Goal of the exercise
Only a slice of the listing below is wanted. Retype the lines from the one containing "left shoulder: (340, 815, -20)" through the one containing "right ankle: (392, 1638, 39)", exactly, both ends included.

******************************

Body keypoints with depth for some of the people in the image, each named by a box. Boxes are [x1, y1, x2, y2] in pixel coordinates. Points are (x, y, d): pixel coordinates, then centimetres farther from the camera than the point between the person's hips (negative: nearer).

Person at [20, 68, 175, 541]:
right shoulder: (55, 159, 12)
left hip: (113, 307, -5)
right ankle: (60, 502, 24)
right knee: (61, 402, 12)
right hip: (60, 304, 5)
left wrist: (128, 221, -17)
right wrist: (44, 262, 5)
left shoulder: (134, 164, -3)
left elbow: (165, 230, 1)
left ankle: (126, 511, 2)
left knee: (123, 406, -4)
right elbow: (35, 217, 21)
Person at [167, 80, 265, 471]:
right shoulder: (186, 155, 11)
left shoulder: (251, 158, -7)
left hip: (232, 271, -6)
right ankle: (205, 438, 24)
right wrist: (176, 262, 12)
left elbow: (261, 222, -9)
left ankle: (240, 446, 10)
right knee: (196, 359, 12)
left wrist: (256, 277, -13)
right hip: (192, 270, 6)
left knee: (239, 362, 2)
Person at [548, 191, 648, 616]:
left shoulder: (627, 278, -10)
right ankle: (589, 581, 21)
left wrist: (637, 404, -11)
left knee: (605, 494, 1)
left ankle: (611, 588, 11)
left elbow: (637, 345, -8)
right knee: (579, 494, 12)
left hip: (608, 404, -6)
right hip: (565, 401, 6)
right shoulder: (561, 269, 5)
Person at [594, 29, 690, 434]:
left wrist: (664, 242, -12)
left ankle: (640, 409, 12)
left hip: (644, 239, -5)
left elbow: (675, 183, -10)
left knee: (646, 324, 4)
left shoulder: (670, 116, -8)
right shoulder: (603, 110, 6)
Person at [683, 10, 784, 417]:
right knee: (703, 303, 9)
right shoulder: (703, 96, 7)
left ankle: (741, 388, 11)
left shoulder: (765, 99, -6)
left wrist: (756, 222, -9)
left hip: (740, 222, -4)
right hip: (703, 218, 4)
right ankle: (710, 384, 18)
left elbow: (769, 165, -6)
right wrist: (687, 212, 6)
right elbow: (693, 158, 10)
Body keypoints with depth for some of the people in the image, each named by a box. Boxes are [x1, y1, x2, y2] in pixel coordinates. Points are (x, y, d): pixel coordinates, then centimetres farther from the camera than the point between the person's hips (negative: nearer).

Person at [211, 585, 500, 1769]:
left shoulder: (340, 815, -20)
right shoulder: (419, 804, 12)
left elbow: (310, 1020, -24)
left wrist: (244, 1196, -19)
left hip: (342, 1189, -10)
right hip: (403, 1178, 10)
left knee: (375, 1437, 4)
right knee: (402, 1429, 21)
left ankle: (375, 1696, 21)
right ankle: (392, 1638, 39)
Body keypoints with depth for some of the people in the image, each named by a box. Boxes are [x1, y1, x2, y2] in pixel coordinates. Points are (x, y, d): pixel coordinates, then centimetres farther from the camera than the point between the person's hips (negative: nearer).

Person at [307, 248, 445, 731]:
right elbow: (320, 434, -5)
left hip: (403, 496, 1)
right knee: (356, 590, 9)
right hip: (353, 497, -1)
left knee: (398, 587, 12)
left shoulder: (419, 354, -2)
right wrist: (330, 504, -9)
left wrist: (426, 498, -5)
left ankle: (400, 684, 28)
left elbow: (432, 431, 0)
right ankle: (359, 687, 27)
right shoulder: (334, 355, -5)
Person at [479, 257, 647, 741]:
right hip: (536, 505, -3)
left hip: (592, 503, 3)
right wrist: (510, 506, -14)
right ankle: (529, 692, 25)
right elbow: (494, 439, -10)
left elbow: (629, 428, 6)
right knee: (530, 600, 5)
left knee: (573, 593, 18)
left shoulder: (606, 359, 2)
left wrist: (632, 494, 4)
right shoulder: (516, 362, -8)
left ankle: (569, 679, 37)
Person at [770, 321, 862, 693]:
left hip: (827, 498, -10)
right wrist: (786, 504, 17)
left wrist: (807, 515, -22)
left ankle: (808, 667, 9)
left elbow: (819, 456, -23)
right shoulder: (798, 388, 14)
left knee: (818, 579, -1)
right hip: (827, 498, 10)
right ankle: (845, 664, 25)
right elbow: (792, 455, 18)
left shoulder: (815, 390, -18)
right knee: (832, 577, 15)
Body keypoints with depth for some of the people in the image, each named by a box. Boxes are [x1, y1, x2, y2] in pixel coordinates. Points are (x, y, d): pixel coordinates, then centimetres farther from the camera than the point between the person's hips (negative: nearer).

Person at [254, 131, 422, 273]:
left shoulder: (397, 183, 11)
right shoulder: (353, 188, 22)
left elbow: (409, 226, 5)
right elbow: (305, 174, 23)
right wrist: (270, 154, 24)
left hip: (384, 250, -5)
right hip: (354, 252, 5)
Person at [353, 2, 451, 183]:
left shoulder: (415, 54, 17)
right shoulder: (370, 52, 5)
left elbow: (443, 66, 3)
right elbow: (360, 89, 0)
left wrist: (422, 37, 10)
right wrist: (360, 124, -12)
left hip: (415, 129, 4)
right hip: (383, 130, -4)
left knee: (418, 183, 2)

******************************

Completed exercise
left shoulder: (340, 815, -20)
right shoulder: (419, 804, 12)
left elbow: (310, 1020, -24)
left wrist: (244, 1196, -19)
left hip: (342, 1189, -10)
right hip: (403, 1178, 10)
left knee: (375, 1437, 4)
right knee: (402, 1429, 21)
left ankle: (375, 1696, 21)
right ankle: (392, 1638, 39)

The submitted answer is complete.